Die Ereignisse in Beslan zeigten der russischen Elite und dem Präsidenten, wie wenig ihre Handlungen kontrolliert werden und wie viel die Wähler ihnen nachsehen. Auch die Gesellschaft lernte ihre Lektion: Nichts und niemand kann die Regierung bei der Verfolgung ihrer Interessen aufhalten. Sie geht sogar über Kinderleichen, wenn es unumgänglich erscheint. Diese Lektion hat jeder verinnerlicht.
Eine Zone des Schweigens entsteht
Nur ein Jahr nach dem Terroranschlag fand in Moskau eine Gedenkveranstaltung statt unter dem Motto „Ohne Worte“. Über den Roten Platz marschierte man mit einer schwarzen Fahne, auf der „Ohne Worte“ geschrieben stand, und junge Leute der regierungsnahen Jugendorganisation „Naschi“ (Die Unsrigen) standen in schwarzen T-Shirts mit der gleichen Aufschrift auf einem anderen Platz im Zentrum Moskaus. Es schlug eine Glocke und alle schwiegen.

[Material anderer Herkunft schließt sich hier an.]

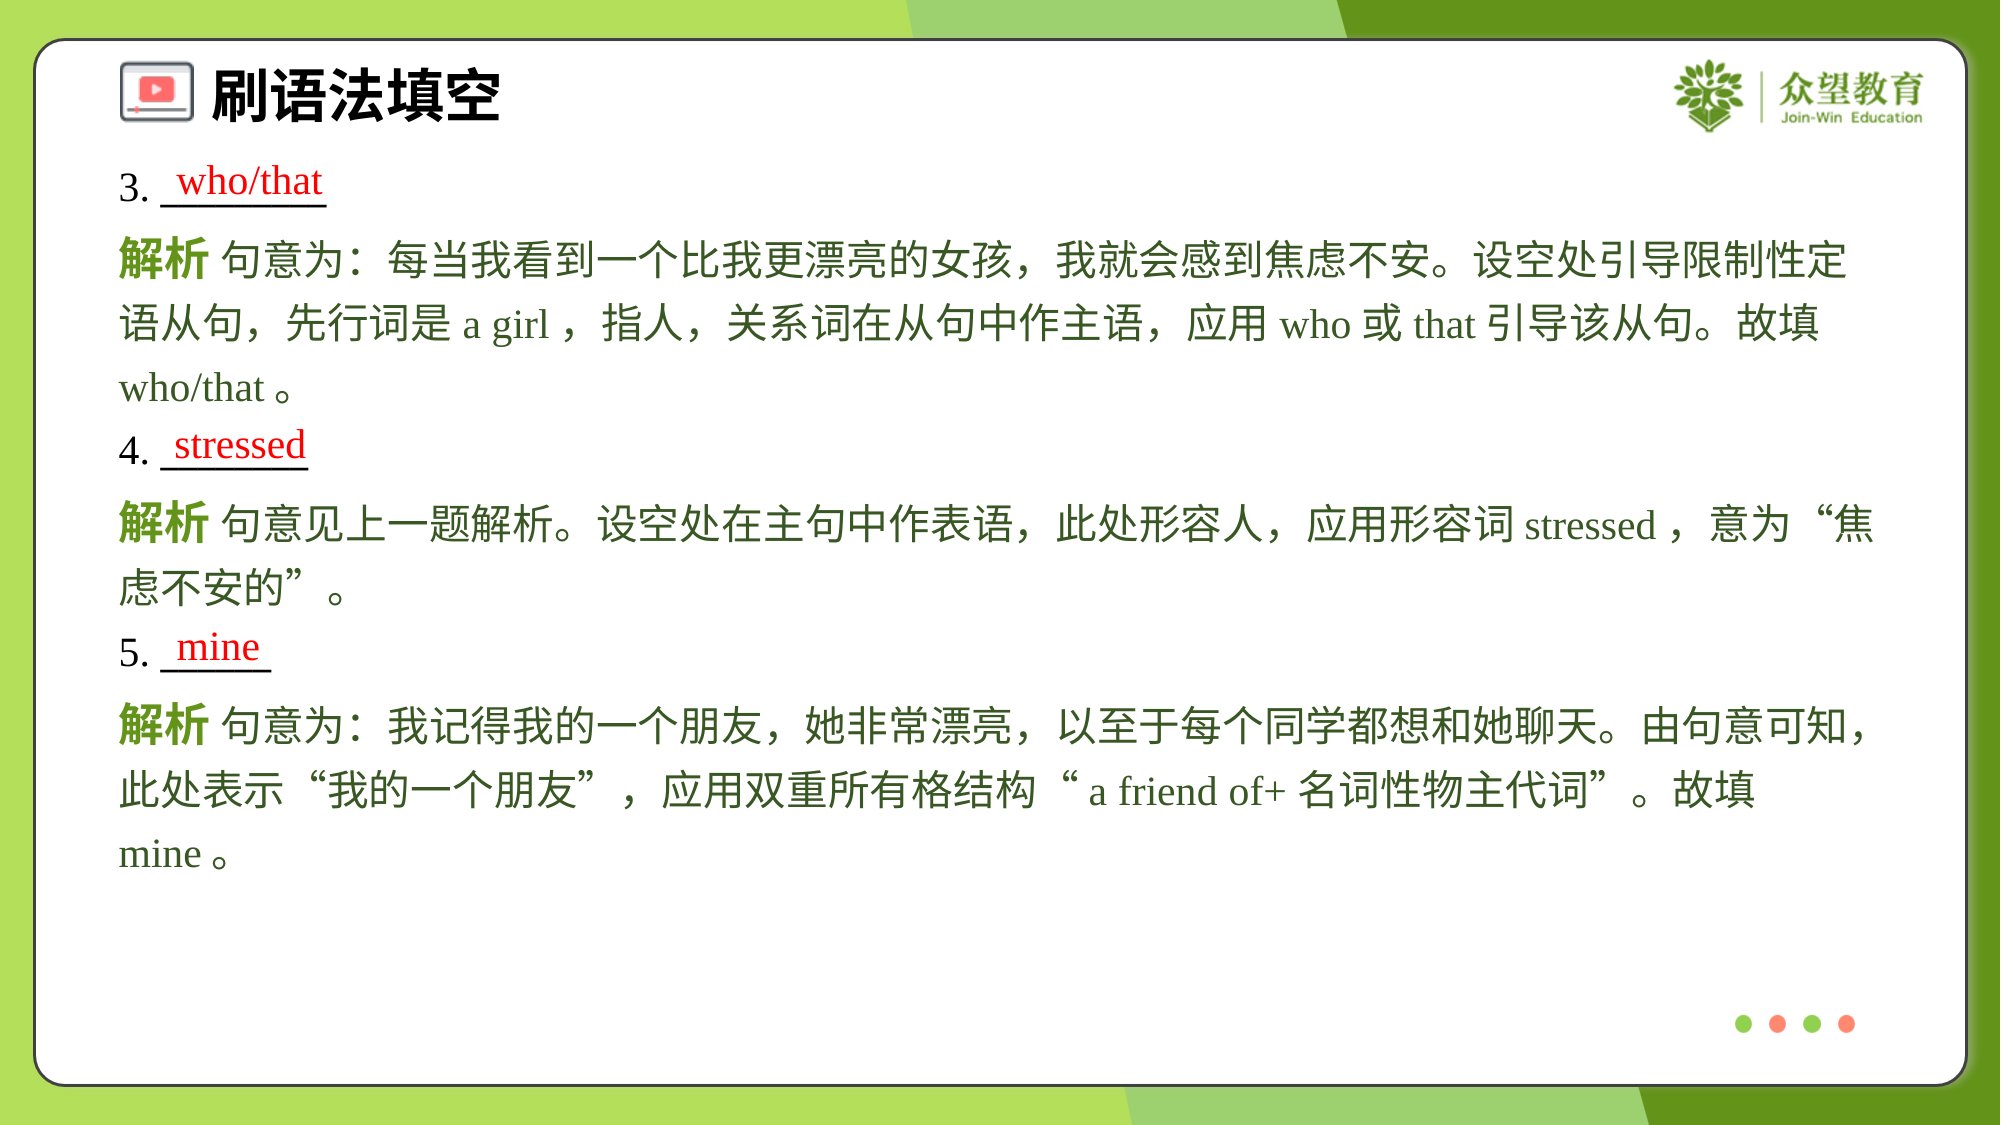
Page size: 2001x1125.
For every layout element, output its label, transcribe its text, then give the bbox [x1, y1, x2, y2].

Einige Eltern, deren Kinder getötet worden waren, hatten sich in der Vereinigung „Stimme Beslans“ zusammengetan und schrieben zur gleichen Zeit: „Wir sind gezwungen in einem Land zu leben, wo die Staatsanwaltschaft lügt und Gesetzesbrüche begeht, wo Beamte falsches Zeugnis geben vor Gericht und selbst der Präsident am Gedenktag öffentlich die Mütter und Väter der ums Leben gekommenen und der verletzten Kinder hintergeht. Die Lüge aufrecht zu erhalten, es seien 354 Geiseln gewesen, das ist die Entscheidung unseres Präsidenten. Ihm fällt es leichter, seine Ignoranz zu zeigen, als seine Sicherheitskräfte für ihre totale Inkompetenz und Korruptheit zu bestrafen.“
Doch vor die Wahl gestellt zwischen diese „Stimme“ und das Motto „Ohne Worte“ wählte das Land das Motto: das Schweigen. Recherchen von Journalisten, Untersuchungen unabhängiger Expertenkommissionen interessierten keinen. Forderungen, die von offizieller Seite getätigten Schritte zu untersuchen und zu bewerten, ob wirklich alles zur Rettung der Kinder getan worden war, verhallten in der Gesellschaft ungehört. Doch die oben zitierte Verlautbarung der „Stimme Beslans“ wurde in die nationale „Liste extremistischer Materialien“ aufgenommen.
"Macht mit uns oder in unserem Namen, was immer ihr mögt."
Um die Tragödie von Beslan entstand eine Zone des Schweigens. Die Trauer und der Respekt vor den Toten dient als Erklärung dafür, warum man keine Fragen zu stellen hat. Das Gedenken an die Toten dient als Entschuldigung dafür, die Überlebenden zu vergessen, die darauf brennen, endlich die wahre Antwort zu erfahren auf ihre Frage: Wie konnte das passieren?
Das alles geschah vor zehn Jahren. Deshalb braucht man sich nicht über das zu wundern, was heute passiert. Die Gesellschaft hat der Regierung schon vor langer Zeit die Carte Blanche gegeben: „Macht mit uns oder in unserem Namen, was immer ihr mögt“. Nämlich damals, als das Land nicht mal für das Leben seiner eigenen Kinder eintrat.